### [WHAT YOU WILL DO]
Keep only the lines of the material that contain the string "的字符串的起始点的字符串", and copy each one.

(Plain-text document sources)
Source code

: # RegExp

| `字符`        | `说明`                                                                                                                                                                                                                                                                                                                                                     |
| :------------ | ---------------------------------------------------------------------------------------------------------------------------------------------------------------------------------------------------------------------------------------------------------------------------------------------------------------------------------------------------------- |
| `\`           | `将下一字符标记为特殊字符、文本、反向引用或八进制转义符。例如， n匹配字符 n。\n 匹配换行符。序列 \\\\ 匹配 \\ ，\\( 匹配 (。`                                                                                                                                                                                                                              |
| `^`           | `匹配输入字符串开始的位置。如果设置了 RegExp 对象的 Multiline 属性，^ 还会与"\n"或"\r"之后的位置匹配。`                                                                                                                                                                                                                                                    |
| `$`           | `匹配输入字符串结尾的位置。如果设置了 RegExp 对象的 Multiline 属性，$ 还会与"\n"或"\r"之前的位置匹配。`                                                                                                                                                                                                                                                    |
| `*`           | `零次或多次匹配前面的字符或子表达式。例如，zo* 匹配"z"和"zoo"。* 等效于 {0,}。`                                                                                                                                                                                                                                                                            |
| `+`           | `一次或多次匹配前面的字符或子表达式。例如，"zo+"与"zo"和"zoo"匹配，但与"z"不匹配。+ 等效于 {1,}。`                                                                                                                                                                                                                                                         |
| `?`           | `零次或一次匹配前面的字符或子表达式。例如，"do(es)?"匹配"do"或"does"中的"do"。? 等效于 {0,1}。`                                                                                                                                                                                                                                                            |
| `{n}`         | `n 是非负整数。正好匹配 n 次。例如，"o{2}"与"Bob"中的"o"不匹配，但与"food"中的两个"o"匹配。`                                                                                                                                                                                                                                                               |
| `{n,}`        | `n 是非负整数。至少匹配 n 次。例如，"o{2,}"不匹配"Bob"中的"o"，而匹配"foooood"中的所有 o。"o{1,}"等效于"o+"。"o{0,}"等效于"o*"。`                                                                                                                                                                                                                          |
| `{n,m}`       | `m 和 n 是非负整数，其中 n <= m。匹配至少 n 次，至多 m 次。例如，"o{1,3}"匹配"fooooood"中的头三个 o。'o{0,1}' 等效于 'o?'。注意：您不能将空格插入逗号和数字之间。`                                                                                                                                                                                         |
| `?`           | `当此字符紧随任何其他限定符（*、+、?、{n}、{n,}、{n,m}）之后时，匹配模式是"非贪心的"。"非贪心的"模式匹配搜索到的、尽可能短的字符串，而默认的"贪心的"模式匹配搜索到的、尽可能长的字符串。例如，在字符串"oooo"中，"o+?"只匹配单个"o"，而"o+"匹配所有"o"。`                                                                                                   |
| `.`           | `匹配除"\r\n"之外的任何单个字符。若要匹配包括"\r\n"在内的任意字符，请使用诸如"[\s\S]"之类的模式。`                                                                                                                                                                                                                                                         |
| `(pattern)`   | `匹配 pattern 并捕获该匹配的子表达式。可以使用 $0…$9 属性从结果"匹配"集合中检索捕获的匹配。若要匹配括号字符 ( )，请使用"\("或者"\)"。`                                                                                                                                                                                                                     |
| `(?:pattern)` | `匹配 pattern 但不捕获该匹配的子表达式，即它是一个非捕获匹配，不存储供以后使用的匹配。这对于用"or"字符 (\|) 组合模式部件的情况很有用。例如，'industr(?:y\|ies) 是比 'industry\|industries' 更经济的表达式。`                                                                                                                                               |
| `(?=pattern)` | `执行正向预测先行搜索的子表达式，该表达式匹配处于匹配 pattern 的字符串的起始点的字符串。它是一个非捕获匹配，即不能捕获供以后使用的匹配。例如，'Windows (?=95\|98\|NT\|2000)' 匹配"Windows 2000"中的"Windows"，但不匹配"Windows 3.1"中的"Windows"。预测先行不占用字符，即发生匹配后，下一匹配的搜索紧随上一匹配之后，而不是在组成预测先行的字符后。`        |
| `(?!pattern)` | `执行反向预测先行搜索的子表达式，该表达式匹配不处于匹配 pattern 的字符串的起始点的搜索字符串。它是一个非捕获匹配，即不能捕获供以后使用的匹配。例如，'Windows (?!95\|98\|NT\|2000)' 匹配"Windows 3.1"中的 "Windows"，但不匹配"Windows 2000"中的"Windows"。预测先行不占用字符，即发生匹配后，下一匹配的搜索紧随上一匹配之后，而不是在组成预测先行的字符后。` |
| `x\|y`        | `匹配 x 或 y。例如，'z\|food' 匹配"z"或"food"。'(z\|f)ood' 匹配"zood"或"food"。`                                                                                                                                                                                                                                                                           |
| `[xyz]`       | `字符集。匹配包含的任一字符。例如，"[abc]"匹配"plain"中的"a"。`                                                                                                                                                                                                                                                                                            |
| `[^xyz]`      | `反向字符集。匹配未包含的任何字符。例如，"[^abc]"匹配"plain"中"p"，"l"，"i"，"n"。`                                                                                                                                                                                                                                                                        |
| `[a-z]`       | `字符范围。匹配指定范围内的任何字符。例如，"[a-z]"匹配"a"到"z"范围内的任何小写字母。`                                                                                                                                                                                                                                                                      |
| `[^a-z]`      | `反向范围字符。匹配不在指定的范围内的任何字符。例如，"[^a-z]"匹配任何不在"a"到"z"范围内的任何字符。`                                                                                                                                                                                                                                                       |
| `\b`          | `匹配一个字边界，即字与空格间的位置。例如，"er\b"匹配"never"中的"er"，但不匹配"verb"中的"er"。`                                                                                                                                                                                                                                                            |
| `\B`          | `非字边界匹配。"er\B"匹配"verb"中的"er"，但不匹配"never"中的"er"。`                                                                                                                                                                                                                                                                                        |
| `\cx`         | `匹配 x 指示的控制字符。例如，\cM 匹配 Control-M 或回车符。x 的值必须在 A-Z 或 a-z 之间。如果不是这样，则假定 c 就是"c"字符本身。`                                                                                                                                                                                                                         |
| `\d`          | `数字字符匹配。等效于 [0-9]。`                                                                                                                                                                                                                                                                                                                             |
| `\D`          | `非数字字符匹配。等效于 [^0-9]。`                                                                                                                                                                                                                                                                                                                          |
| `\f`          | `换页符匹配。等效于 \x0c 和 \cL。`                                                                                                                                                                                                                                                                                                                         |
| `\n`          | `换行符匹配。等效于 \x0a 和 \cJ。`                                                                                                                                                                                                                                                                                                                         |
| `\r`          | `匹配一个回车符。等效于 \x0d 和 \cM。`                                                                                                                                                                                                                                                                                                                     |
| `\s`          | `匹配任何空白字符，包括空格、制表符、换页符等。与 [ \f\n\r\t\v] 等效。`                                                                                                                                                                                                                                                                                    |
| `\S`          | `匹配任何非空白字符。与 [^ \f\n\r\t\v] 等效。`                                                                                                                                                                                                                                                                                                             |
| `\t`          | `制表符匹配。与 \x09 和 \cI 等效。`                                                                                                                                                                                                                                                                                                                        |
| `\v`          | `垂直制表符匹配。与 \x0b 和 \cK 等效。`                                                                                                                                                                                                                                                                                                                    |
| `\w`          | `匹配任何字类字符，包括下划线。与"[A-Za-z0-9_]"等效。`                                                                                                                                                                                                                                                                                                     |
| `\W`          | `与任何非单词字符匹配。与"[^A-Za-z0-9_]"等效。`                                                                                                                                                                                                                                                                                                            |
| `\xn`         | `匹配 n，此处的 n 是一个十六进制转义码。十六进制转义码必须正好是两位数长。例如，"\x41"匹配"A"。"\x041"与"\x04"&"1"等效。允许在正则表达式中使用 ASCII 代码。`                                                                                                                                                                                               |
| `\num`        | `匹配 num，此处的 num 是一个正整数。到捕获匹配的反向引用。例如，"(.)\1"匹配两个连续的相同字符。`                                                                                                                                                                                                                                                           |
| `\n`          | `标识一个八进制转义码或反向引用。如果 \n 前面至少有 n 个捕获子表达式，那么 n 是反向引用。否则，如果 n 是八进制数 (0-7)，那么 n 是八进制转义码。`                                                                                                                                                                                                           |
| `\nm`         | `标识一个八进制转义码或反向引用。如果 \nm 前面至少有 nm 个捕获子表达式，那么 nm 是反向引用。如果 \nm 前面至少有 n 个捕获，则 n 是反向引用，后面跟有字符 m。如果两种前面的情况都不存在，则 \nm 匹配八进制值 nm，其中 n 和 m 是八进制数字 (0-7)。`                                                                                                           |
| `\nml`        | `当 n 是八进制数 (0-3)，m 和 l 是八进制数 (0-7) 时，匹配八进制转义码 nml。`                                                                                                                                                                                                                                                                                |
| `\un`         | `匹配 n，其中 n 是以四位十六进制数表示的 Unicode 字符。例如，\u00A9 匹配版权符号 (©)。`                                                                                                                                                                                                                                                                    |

### [EXERCISE ANSWER]
| `(?=pattern)` | `执行正向预测先行搜索的子表达式，该表达式匹配处于匹配 pattern 的字符串的起始点的字符串。它是一个非捕获匹配，即不能捕获供以后使用的匹配。例如，'Windows (?=95\|98\|NT\|2000)' 匹配"Windows 2000"中的"Windows"，但不匹配"Windows 3.1"中的"Windows"。预测先行不占用字符，即发生匹配后，下一匹配的搜索紧随上一匹配之后，而不是在组成预测先行的字符后。`        |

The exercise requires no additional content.